To a query about CPEC loan repayments in the context of debt sustainability, she said that Pakistan shared all details of CPEC loans as it was largely meant for private sector. The debt sustainability analysis shows that CPEC loans were manageable but overall the country’s debt situation was not sustainable. She emphasised on the need for moving ahead with debt management.
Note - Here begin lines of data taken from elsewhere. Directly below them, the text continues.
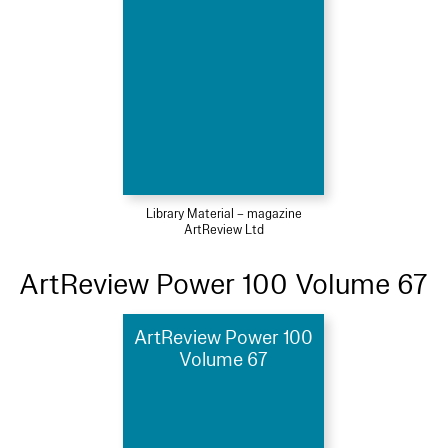
Library Material – magazine
ArtReview Ltd
ArtReview Power 100 Volume 67
ArtReview Power 100
Volume 67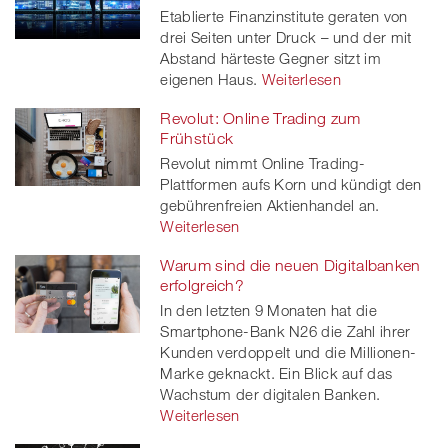
Etablierte Finanzinstitute geraten von
drei Seiten unter Druck – und der mit
Abstand härteste Gegner sitzt im
eigenen Haus.
Weiterlesen
Revolut: Online Trading zum
Frühstück
Revolut nimmt Online Trading-
Plattformen aufs Korn und kündigt den
gebührenfreien Aktienhandel an.
Weiterlesen
Warum sind die neuen Digitalbanken
erfolgreich?
In den letzten 9 Monaten hat die
Smartphone-Bank N26 die Zahl ihrer
Kunden verdoppelt und die Millionen-
Marke geknackt. Ein Blick auf das
Wachstum der digitalen Banken.
Weiterlesen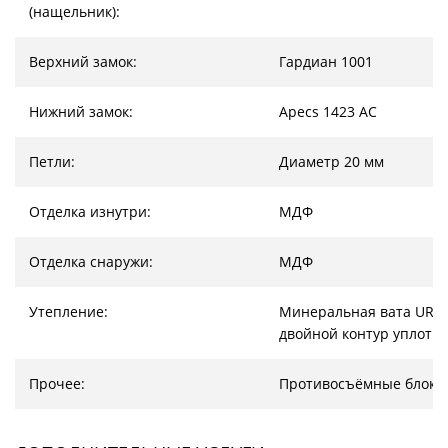
(нащельник):
Верхний замок:
Гардиан 1001
Нижний замок:
Apecs 1423 AC
Петли:
Диаметр 20 мм
Отделка изнутри:
МДФ
Отделка снаружи:
МДФ
Утепление:
Минеральная вата URSA
двойной контур уплотн
Прочее:
Противосъёмные блоки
She said that Pakistan and the IMF had entered into 18 arrangements since 1958 and only one programme from 2013 to 2016 fully disbursed and was completed successfully.

When asked that the basis of IMF programme was already shattered in the context of escalating budget deficit exceeding eight percent of GDP than envisaged 7.2 percent for last fiscal and inability of the provinces to throw surplus after presenting the current fiscal year’s budget, the IMF chief replied that there were certain challenges that would have to be resolved to make this programme successful. “If there will be no implementation on reform agenda, there will be no programme,” she added.
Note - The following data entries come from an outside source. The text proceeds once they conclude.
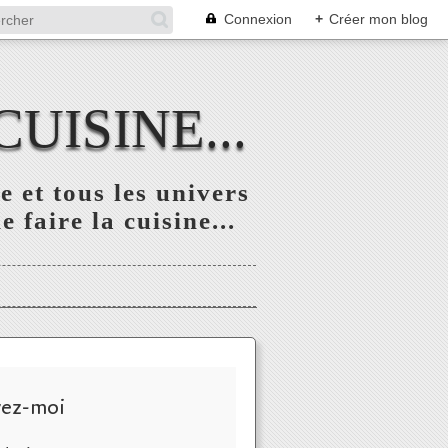
Connexion
+
Créer mon blog
UISINE...
 et tous les univers
 faire la cuisine...
vez-moi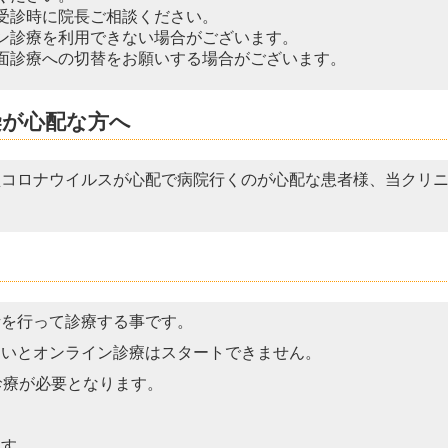
受診時に院長ご相談ください。
ン診療を利用できない場合がございます。
面診療への切替をお願いする場合がございます。
染が心配な方へ
型コロナウイルスが心配で病院行くのが心配な患者様、
当クリ
話を行って診療する事です。
ないとオンライン診療はスタートできません。
診療が必要となります。
ます。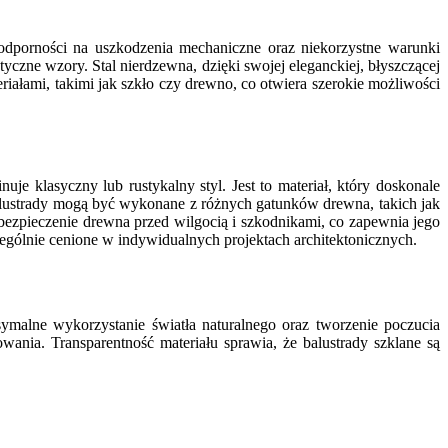
 odporności na uszkodzenia mechaniczne oraz niekorzystne warunki
czne wzory. Stal nierdzewna, dzięki swojej eleganckiej, błyszczącej
iałami, takimi jak szkło czy drewno, co otwiera szerokie możliwości
uje klasyczny lub rustykalny styl. Jest to materiał, który doskonale
 balustrady mogą być wykonane z różnych gatunków drewna, takich jak
bezpieczenie drewna przed wilgocią i szkodnikami, co zapewnia jego
zególnie cenione w indywidualnych projektach architektonicznych.
symalne wykorzystanie światła naturalnego oraz tworzenie poczucia
wania. Transparentność materiału sprawia, że balustrady szklane są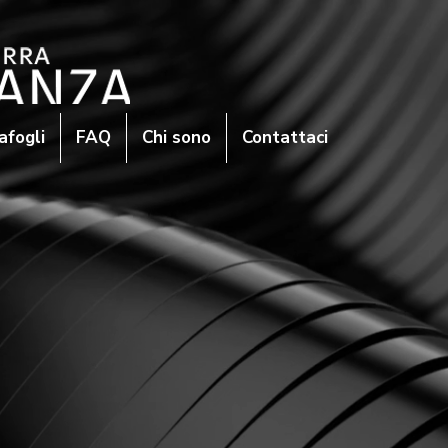
afogli
FAQ
Chi sono
Contattaci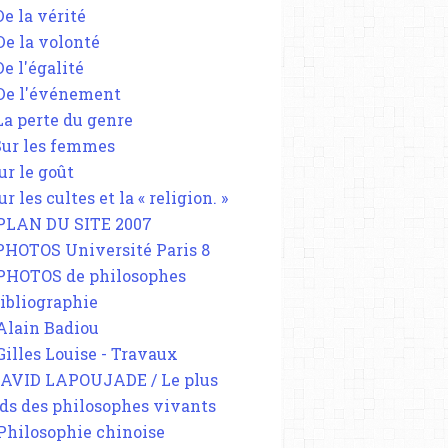
De la vérité
 De la volonté
De l'égalité
 De l'événement
 La perte du genre
 Sur les femmes
ur le goût
ur les cultes et la « religion. »
 PLAN DU SITE 2007
 PHOTOS Université Paris 8
 PHOTOS de philosophes
Bibliographie
 Alain Badiou
 Gilles Louise - Travaux
DAVID LAPOUJADE / Le plus
ds des philosophes vivants
 Philosophie chinoise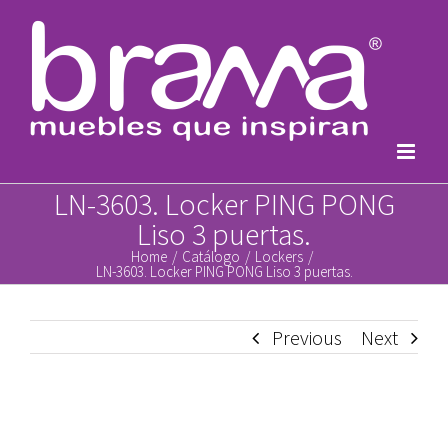
Skip
to
content
LN-3603. Locker PING PONG
Liso 3 puertas.
Home
/
Catálogo
/
Lockers
/
LN-3603. Locker PING PONG Liso 3 puertas.
Previous
Next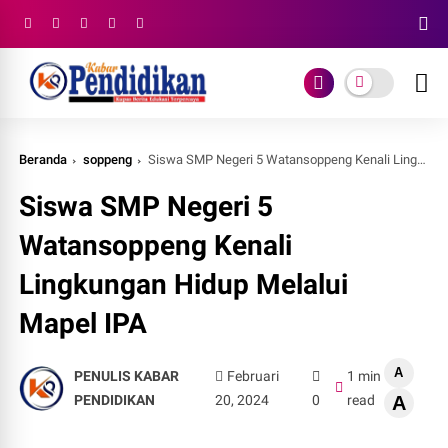
Beranda
soppeng
Siswa SMP Negeri 5 Watansoppeng Kenali Lingkungan Hidup Melalui Mapel IPA
Siswa SMP Negeri 5
Watansoppeng Kenali
Lingkungan Hidup Melalui
Mapel IPA
A
PENULIS KABAR
Februari
1 min
PENDIDIKAN
20, 2024
0
read
A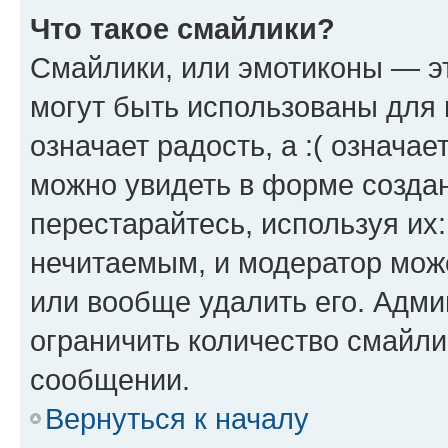
Что такое смайлики?
Смайлики, или эмотиконы — эт
могут быть использованы для 
означает радость, а :( означа
можно увидеть в форме созда
перестарайтесь, используя их
нечитаемым, и модератор мож
или вообще удалить его. Адм
ограничить количество смайли
сообщении.
Вернуться к началу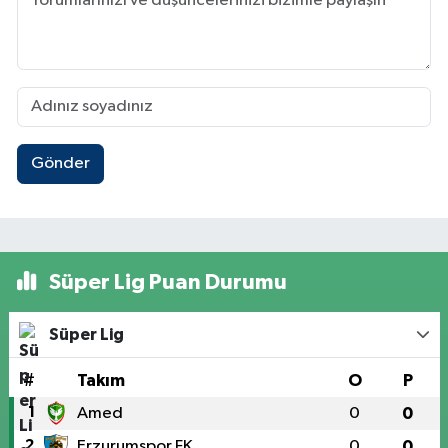
Gönder
Süper Lig Puan Durumu
Süper Lig
#
Takım
O
P
1
Amed
0
0
2
Erzurumspor FK
0
0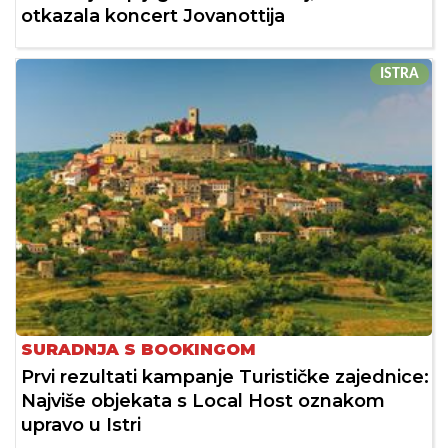
otkazala koncert Jovanottija
ISTRA
SURADNJA S BOOKINGOM
Prvi rezultati kampanje Turističke zajednice:
Najviše objekata s Local Host oznakom
upravo u Istri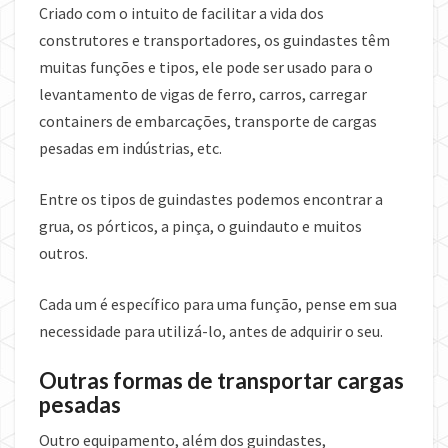
Criado com o intuito de facilitar a vida dos
construtores e transportadores, os guindastes têm
muitas funções e tipos, ele pode ser usado para o
levantamento de vigas de ferro, carros, carregar
containers de embarcações, transporte de cargas
pesadas em indústrias, etc.
Entre os tipos de guindastes podemos encontrar a
grua, os pórticos, a pinça, o guindauto e muitos
outros.
Cada um é específico para uma função, pense em sua
necessidade para utilizá-lo, antes de adquirir o seu.
Outras formas de transportar cargas
pesadas
Outro equipamento, além dos guindastes,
She said that the inflation might further go up and growth remained slow over the short term but the IMF programme aimed at stabilising the economy after which inflation would start receding and growth would pick up for achieving long and sustainable levels over the medium term.

She said that the IMF did not place any condition to bring changes into resource distribution formula of NFC, however, the Fund programme got commitment of fiscal federalism as the Centre and provinces signed memorandum of understanding (MoU) to throw revenue surplus and harmonisation of taxes to improve revenue collection. She said that there were different ideas discussed in the IMF report for achieving fiscal sustainability.
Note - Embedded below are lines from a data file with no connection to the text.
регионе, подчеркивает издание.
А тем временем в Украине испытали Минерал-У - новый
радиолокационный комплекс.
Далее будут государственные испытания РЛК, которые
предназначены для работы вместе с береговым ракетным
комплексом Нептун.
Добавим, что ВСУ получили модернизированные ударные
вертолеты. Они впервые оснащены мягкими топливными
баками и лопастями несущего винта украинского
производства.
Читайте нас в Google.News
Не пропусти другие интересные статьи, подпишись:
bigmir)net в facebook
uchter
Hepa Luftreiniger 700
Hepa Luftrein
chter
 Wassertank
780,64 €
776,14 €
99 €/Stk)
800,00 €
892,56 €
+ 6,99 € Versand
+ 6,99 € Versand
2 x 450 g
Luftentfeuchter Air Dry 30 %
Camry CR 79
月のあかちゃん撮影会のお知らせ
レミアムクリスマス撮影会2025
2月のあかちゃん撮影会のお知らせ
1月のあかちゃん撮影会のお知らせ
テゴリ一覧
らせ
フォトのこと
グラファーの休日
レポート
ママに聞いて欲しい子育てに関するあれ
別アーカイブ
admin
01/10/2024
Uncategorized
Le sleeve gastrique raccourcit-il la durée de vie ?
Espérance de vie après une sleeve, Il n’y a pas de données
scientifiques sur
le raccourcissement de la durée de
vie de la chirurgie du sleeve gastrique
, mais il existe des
To another question about curtailment of defence spending, she said that the IMF did not get involved in micro-management but it got commitment from authorities to ensure social spending on vulnerable segments of the society.

The IMF chief said that Pakistan pursued growth based on consumption and without required level of investment to GDP ratio. With this growth model, the growth was unsustainable. She said that the country achieved ballooning fiscal and current account deficit and kept discount rate on lower side while exchange rate remained overvalued. It all resulted in rising budget deficit and current account deficit. The State Bank of Pakistan (SBP) had to inject heavily in the past that resulted in depletion of foreign currency reserves to keep exchange rate at certain levels, she added.

She said that there were three pillars of the ongoing IMF programme for Pakistan including revenue based fiscal consolidation focused on removing exemptions and privileges, greater coordination with provinces and elimination of quasi fiscal circular debt, second a market determined and flexible exchange rate and a strengthened central bank focused on achieving price stability and thirdly strengthening of social safety programmes.

She also identified 10 goals envisaged to be achieved under the IMF programme including achieving debt sustainability, stronger tax collection and a better FBR, independent central bank, market determined exchange rate regime, moderate inflation, sustainable and inclusive growth, power sector efficiency, a new public finance management regime, better management of SOEs and getting out of FATF grey list.